Ibrani 8:1-2
Nama Jehova juga merupakan simbol ibadah simbolik Perjanjian Lama, untuk diperkenalkan oleh bangsa Yahudi kepada bangsa lain di muka bumi ini. Nama Jehova diperkenalkan oleh Bapa di surga untuk menyebut nama-Nya, yang kemudian dikenal di kalangan bangsa Yahudi dengan sebutan Adonai. Jehova dipakai untuk mengidentifikasi AKU adalah AKU, atau dalam bahasa Yunani “ego eimi” yang artinya aku adalah. Di zaman Perjanjian Baru, nama Jehova tidak dipakai lagi. Penulis Perjanjian Baru memakai sebutan nama Tuhan dalam bahasa Yunani, yaitu Theos atau Kurios. Mulai kedatangan Yesus Kristus ke dunia sampai saat ini, masuk ke dalam zaman ibadah hakikat, menyembah Tuhan di dalam roh dan kebenaran.
Paulus sedang mengajak kita melalui surat Ibrani ini, supaya kita mengerti dengan jelas posisi Tuhan Yesus Kristus. Saat ini Yesus Kristus memiliki posisi sebagai Imam Besar di surga. Tidak mudah bagi orang Yahudi untuk menerima Yesus Kristus sebagai Imam Besar, karena secara manusia, Ia bukan berasal dari keturunan Lewi, bukan keturunan Harun. Yesus secara silsilah berasal dari keturunan Yusuf, yang adalah keturunan Yehuda. Maria juga bukan keturunan Lewi. Secara peraturan Harun, Yesus tidak bisa memiliki posisi sebagai Imam Besar. Karena itulah, rasul Paulus mengutip Mazmur 110:4, yang mengatakan bahwa Tuhan telah bersumpah dan tidak akan menyesal bahwa Dia mengangkat Sang Mesias untuk menjadi Imam untuk selama-lamanya menurut aturan Melkisedek.
Rasul Paulus menjelaskan dengan sedemikian detail dan mengkaitkannya dengan Mazmur 110:4 serta peristiwa Abraham serta Melkisedek, untuk menjelaskan tentang keimamatan Yesus Kristus kepada orang Yahudi. Keimamatan Harun yang masih dilakukan di Yerusalem pada waktu itu, sebenarnya sudah berakhir. Tetapi memang pada zaman rasul Paulus itu, tidak mudah untuk menggantikan segala sesuatu yang sudah berjalan turun temurun. Karena itulah, kita bisa memahami bahwa kota Yerusalem diizinkan oleh Tuhan untuk diserang dan dihancurkan pada tahun 70 Masehi, oleh Jendral Titus.
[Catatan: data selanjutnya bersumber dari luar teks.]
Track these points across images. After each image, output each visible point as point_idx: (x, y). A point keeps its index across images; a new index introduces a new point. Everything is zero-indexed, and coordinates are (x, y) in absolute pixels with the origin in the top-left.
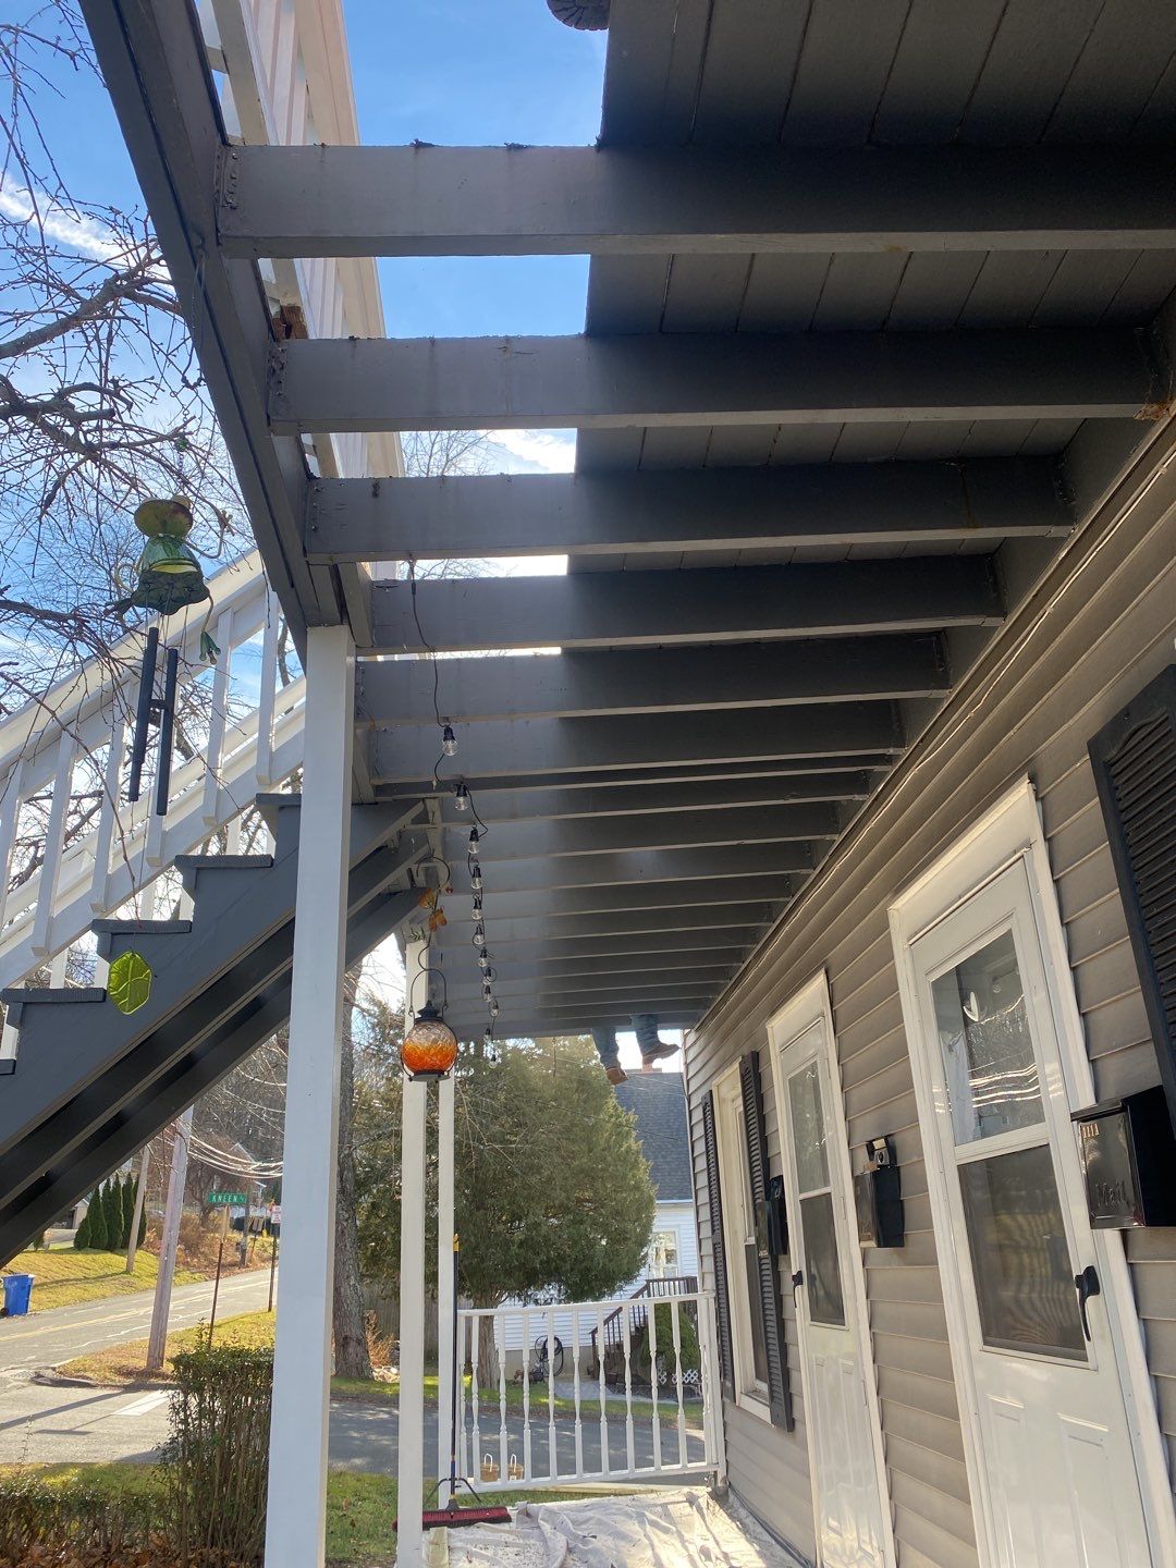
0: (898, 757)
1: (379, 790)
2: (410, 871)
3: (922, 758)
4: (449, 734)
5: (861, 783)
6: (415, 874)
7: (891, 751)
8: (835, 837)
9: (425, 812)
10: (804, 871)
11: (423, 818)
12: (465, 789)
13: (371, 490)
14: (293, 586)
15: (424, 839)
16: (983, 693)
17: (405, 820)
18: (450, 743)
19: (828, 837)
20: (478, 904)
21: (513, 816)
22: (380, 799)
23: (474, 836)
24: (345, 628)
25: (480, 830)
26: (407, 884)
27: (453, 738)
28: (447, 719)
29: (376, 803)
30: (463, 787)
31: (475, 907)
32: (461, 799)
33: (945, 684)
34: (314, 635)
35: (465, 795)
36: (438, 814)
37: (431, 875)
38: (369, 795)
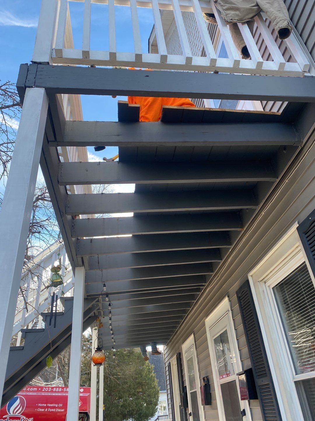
0: (205, 285)
1: (88, 296)
2: (94, 313)
3: (210, 286)
4: (104, 285)
5: (199, 290)
6: (95, 314)
7: (203, 284)
8: (194, 301)
9: (98, 300)
10: (188, 309)
11: (98, 301)
12: (108, 295)
13: (90, 241)
14: (73, 260)
15: (98, 305)
16: (219, 275)
17: (94, 302)
18: (105, 288)
19: (193, 301)
20: (110, 319)
21: (119, 300)
22: (88, 298)
23: (110, 305)
24: (84, 267)
26: (94, 315)
27: (105, 286)
28: (104, 282)
29: (87, 299)
32: (107, 298)
33: (212, 271)
34: (77, 269)
36: (101, 300)
37: (99, 313)
38: (86, 297)
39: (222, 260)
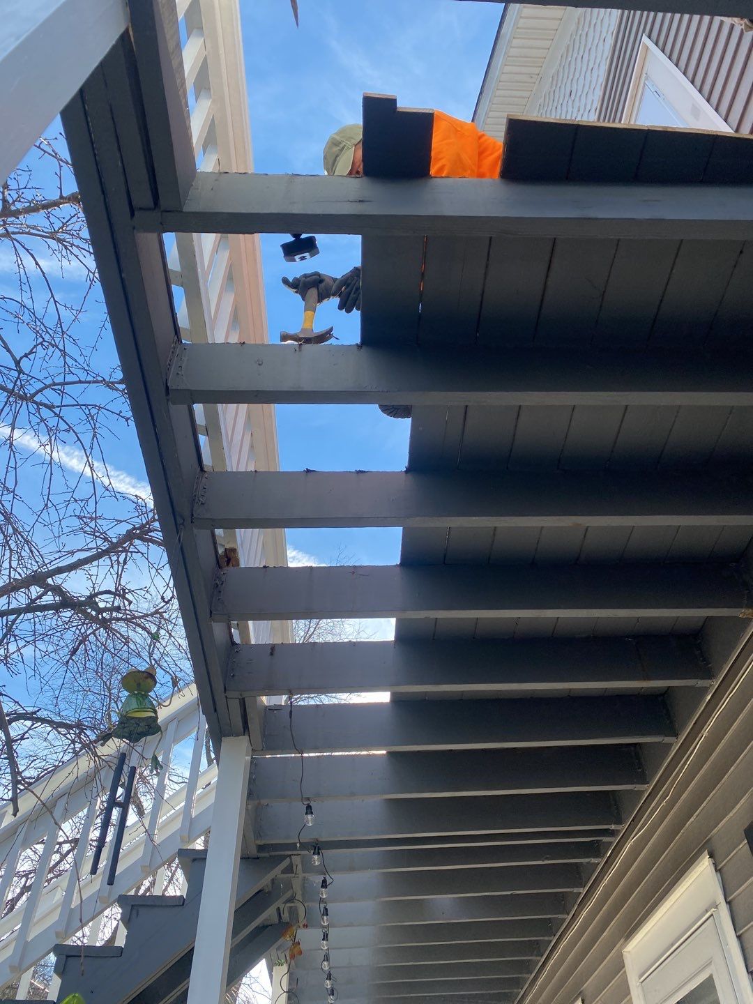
0: (618, 831)
1: (261, 848)
2: (278, 909)
3: (634, 833)
4: (309, 810)
5: (594, 849)
6: (282, 912)
7: (613, 827)
8: (581, 890)
9: (291, 866)
10: (560, 916)
11: (289, 869)
12: (319, 849)
13: (269, 651)
14: (215, 710)
15: (289, 885)
16: (670, 788)
17: (277, 872)
18: (310, 817)
19: (576, 890)
20: (325, 937)
21: (352, 869)
22: (262, 855)
23: (324, 884)
24: (247, 737)
25: (329, 881)
26: (276, 920)
27: (312, 813)
28: (308, 799)
29: (258, 858)
30: (317, 847)
31: (323, 939)
32: (316, 857)
33: (644, 781)
34: (227, 742)
35: (319, 854)
36: (300, 867)
37: (293, 912)
38: (253, 851)
39: (676, 735)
Bait Allah juga hancur, sampai tidak ada lagi batu yang terletak di atas batu lain, seperti yang pernah dinubuatkan oleh Yesus Kristus. Jika tidak demikian, maka pelaksanaan upacara korban akan terus terlaksana sampai sekarang ini.
Inti dari semua yang dijelaskan dipasal-pasal sebelumnya adalah bahwa kita mempunyai Imam Besar yang saat ini sedang duduk di sebelah kanan takhta yang maha besar, di surga. Yesus Kristus lebih tinggi dari keimamatan Harun, dari keimamatan yang masih berlangsung di Yerusalem. Yesus Kristus adalah Imam Besar yang melayani di surga, bukan melayani kemah suci di bumi. Kemah suci pada zaman Musa adalah tiruan. Karena itu Musa disuruh untuk naik ke gunung Sinai, untuk melihat gambaran kemah suci, supaya bisa dibuat di bumi.
Yesus Kristus digambarkan selalu duduk di sebelah kanan Bapa, artinya Dia adalah pemegang kuasa di surga. Penyembahan di surga ditujukan kepada Yesus Kristus. Ia melayani sebagai Imam Besar, melayani ibadah di surga. Yesus melayani ibadah di tempat kudus, yaitu di dalam kemah sejati, yang didirikan oleh Tuhan dan bukan oleh manusia. Perbedaan keimamatan ini yang ingin dijelaskan oleh rasul Paulus, supaya orang-orang yang sudah percaya kepada Yesus Kristus, terutama orang-orang Yahudi pada saat itu bisa menerima argumentasi ini dengan baik.